Takiego chaosu w edukacji jeszcze nigdy nie było. I nic nie wskazuje, że wkrótce będzie lepiej. Rządzący po zamknięciu w domach uczniów szkół średnich i klas od 4 do 8 szkół podstawowych, zdecydowali, że do grupy „wybrańców” dołączą dzieci klas 1-3. Gdy sytuacja się „nie poprawi”, wkrótce nastąpi narodowa kwarantanna, czytaj w domach zamknięte zostaną też przedszkolaki i dzieci młodsze wraz z rodzicami. Zamknięte zostaną kolejne branże, co oznacza jedno.

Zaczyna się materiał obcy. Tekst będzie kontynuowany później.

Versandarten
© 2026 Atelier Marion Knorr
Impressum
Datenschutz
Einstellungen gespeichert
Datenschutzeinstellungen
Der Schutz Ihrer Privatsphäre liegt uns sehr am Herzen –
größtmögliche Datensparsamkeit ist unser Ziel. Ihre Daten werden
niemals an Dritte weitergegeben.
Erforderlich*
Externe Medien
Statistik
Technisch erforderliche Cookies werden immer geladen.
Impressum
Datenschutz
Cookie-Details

Gdy to się wszystko skończy, obudzimy się w całkiem nowym świecie. I to wcale nie jest teoria spiskowa, ale fakt. Kryzys, który nas dotknie może mieć niewyobrażalną skalę i konsekwencję. Czekają nas poważne problemy psychiczne u wielu dzieci – osamotnienie, regres rozwojowy, problemy edukacyjne, problemy zdrowotne u rodziców tracących pracę z realną groźbą samobójstw, a także ogromne problemy finansowe nas wszystkich. Już dzisiaj głośno się mówi o tym, że najmocniej ucierpią rodzice małych dzieci…i dzieci.
Zamknięcie na dłużej
Ile to potrwa? Nic nie zapowiada się, że skończy się to szybko.

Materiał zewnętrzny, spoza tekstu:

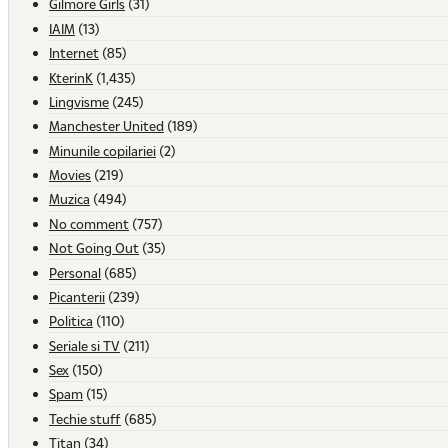
Gilmore Girls
(31)
IAIM
(13)
Internet
(85)
KterinK
(1,435)
Lingvisme
(245)
Manchester United
(189)
Minunile copilariei
(2)
Movies
(219)
Muzica
(494)
No comment
(757)
Not Going Out
(35)
Personal
(685)
Picanterii
(239)
Politica
(110)
Seriale si TV
(211)
Sex
(150)
Spam
(15)
Techie stuff
(685)
Titan
(34)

„Z pewnością się okaże, że za 3 tygodnie i przedszkola zamkną na kolejne 3 tygodnie, czyli zrobią się święta, a po nowym roku to się zaczną ferie i znowu do szkoły nie pójdą. A po feriach Wielkanoc, to też nie warto wracać do szkół po Wielkanocy… Majówka no i zostanie czerwiec, ale to stwierdzą, że już nie warto posyłać dzieci do szkoły na stacjonarne nauczanie, bo to końcówka roku szkolnego i tak cały rok szkoły się skończy na nauczaniu zdalnym. Zobaczycie!!! Szkoda gadać!!!” Adrian
Wielu rodziców już teraz spisuje kolejny rok na straty, obawiając się, jak będzie wyglądał poziom wiedzy ich dzieci. Nie wierzą, że nauka online będzie równie wartościowa, jak ta w szkole. Obawiają się, że nie są w stanie zapewnić takiego wsparcia własnym dzieciom w domu, jakiego one by potrzebowały.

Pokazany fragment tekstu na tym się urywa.